The ‘Let’s Goa 2026 Rickshaw Rally’ marks the second collaboration between Madras Midtown Round Table 42 (MMRT42), Madras Midtown Ladies Circle 7 (MMLC7), and the UK-based Sisterhood Group—a collective founded in 2006 that has raised over £1 million through endurance challenges ranging from dragon-boating across the English Channel to desert marathons, for various charitable causes.
According to Siddharth Shankar, Chairman of MMRT42, the rally is a continuation of a model that has evolved over decades. “This auto rickshaw challenge is not something new,” he says, explaining that international travellers have long participated in such rides to experience India while supporting social projects.

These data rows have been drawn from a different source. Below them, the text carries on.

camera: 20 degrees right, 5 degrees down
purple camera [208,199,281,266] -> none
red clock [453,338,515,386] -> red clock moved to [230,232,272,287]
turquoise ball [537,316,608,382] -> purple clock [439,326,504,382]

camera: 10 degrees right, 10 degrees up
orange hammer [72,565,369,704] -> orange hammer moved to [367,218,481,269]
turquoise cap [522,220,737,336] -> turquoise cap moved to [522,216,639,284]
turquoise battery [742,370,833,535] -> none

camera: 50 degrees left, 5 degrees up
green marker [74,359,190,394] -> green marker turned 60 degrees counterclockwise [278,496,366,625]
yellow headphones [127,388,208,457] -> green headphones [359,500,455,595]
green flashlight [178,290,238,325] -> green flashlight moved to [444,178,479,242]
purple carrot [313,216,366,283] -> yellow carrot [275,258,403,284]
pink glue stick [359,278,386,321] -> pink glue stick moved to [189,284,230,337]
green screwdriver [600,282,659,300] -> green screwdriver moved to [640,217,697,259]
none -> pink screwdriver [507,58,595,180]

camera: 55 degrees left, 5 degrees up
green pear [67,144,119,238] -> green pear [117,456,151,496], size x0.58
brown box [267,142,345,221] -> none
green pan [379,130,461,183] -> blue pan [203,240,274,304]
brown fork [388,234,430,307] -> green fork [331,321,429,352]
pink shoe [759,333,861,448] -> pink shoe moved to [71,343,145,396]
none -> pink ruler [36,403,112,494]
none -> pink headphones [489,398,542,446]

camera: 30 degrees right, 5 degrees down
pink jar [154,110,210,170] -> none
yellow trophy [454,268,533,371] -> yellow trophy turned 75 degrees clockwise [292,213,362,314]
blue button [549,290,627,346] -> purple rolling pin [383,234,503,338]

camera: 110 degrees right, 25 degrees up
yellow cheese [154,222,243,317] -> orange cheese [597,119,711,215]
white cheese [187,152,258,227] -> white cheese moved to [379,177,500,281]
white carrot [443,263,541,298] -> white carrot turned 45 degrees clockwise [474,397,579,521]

The organisation partners with a tour operator that manages routes, accommodation, orientation, on-road support, and even travelling mechanics for repairs.
Meanwhile, MMRT42 takes participants to see schools and facilities built through its initiatives for them to understand where funds are used and why they matter.
Shankar says travellers, who are also donors, first review the proposed projects, study the needs, and then visit sites to see conditions firsthand before contributing. “It’s a bit of both research-based planning and experiential learning.”
Last year’s edition drew 70 women entrepreneurs and raised more than Rs 1 crore.
This year, the group is smaller, with 35 women entrepreneurs—and largely new ones—led by Sisterhood Founder Emma Sayle. When these participants document visits and share them across their social platforms and international media, it helps potential donors see how funds are utilised.
Sayle says the mission is about a lot of adventure but also about getting firsthand experience of the causes they support. “It’s about building networks and plans, and ultimately, about empowering women and children.”
The rally’s route will pass through multiple cities before concluding in Goa on International Women’s Day on March 8.
Much of this rally’s mission centres on education infrastructure. Shankar says MMRT42 has built more than 75 classrooms, impacting over 3,000 students, alongside smart classrooms, science labs and computer labs in Chennai-area schools.
Across the broader Round Table network, Shankar estimates his chapter alone has helped construct over 150 classrooms in the past two decades. “Better facilities reduce dropouts. In one partner school, pass rates rose from roughly 60–70% to nearly 100% after infrastructure improvements,” he says.
Education, however, is only one part of the picture. Funds from previous rallies have supported a dedicated women’s skilling unit that trains participants in vocational skills and financial literacy, as well as specially designed classrooms for differently-abled students.
The team’s future plans extend further into women’s health and livelihood support. Among projects under discussion are vocational training centres for young women after schooling, maternal health support through postnatal nutrition initiatives, and awareness programmes around HPV vaccination to prevent cervical cancer.
“We don’t look at small projects; it’s always a long-term goal,” says Shankar.
Funds raised abroad are channelled through established NGOs and agreements to ensure they reach intended projects, with decisions taken jointly after needs assessments.
Participants will visit two or three project sites during the rally—a number limited by travel time and the physical demands of driving autos across states in India. But the organisers believe even brief visits can be transformative. Seeing facilities, meeting students, and witnessing change on the ground often reshapes how donors understand development needs, says Shankar.
“Our visitors frequently realise that while India is rapidly developing, there are still certain pockets where funds could be utilised,” he says.
For MMRT42 and its partners, the journey’s goal is to create networks of solidarity that extend beyond borders through a model that combines adventure, advocacy, and philanthropy.
“Collaborations like these show that meaningful change becomes possible when strong-willed, like-minded women come together,” says Ladies Circle 7 Chairperson Nanditha Vikram.